Pada tahun 2019, upaya pelemahan ini akhirnya mendapat titik terang setelah Presiden Jokowi mengesahkan revisi atas Undang-Undang KPK terdahulu, UU Nomor 30 tahun 2002.
Dilansir dari Kompas, setidaknya ada 26 poin hasil revisi UU yang berpotensi melemahkan KPK.
Beberapa di antaranya adalah pemangkasan kewenangan penyadapan, pembentukan dewan pengawas yang kuasanya lebih tinggi dari pimpinan, pelemahan independensi, dan alih status pegawai KPK menjadi ASN yang berujung pada pemecatan 51 pegawai.
Film ini mengumpulkan kesaksian dari 16 orang pegawai yang gugur dalam TWK.
Mereka adalah Novel Baswedan (Penyidik), Herbert Nababan (penyidik), Budi (Penyidik), Rizka Anungnata (Penyidik), Yudi Purnomo (Penyidik), Andre Nainggolan (Penyidik), Hasan (Penyidik), Harun Al Rasyid (Penyelidik), Rieswin Rachwell (Penyelidik), Ita (Tata) Khoiriyah (Humas), Tri Artining Putri (Puput) (Humas), Benny (Jejaring Masyarakat), Sujarnako (Koko) (Jaringan Kerjasama), Nova (Jaringan Kerjasama), Farid (Pengaduan Masyarakat), dan Rasamala Aritonang (Biro Hukum).
Pertanyaan Sarat Isu SARA dan Ranah Pribadi
Pertanyaan tentang "apakah punya pacar?", "berapa kali pacaran?" dan "kalau pacaran ngapain aja?" yang diterima Tata, pegawai bagian Humas, membuka scene ini dengan menarik.

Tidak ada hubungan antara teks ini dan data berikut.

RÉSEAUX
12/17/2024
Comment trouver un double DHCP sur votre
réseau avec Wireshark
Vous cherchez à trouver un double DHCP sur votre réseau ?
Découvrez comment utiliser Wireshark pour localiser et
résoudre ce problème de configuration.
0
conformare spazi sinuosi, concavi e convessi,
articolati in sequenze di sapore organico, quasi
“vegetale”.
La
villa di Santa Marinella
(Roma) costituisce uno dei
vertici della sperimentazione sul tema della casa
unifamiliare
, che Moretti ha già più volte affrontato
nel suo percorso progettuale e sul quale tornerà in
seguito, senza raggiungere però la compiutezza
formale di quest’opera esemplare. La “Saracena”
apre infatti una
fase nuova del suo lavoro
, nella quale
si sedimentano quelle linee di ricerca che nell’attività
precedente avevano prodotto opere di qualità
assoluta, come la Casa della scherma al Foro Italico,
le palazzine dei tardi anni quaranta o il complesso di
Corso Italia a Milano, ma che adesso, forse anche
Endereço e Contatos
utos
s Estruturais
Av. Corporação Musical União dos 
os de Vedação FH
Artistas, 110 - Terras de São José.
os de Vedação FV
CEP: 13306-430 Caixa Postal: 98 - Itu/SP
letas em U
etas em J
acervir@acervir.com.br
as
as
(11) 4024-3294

Bagaimana bisa hubungan dengan pacar menjadi lingkup dalam wawasan kebangsaan? Maksud terselubung apa yang berusaha disembunyikan si penanya? Saya menggeleng tak paham.
Setelahnya, pertanyaan tentang "Apakah orang Jepang itu kejam?" yang diterima Novel Baswedan, menjadi 'lelucon' lain yang menggelitik pikiran saya tentang korelasi antara pendapat atas ras atau suku tertentu terhadap kinerja seseorang.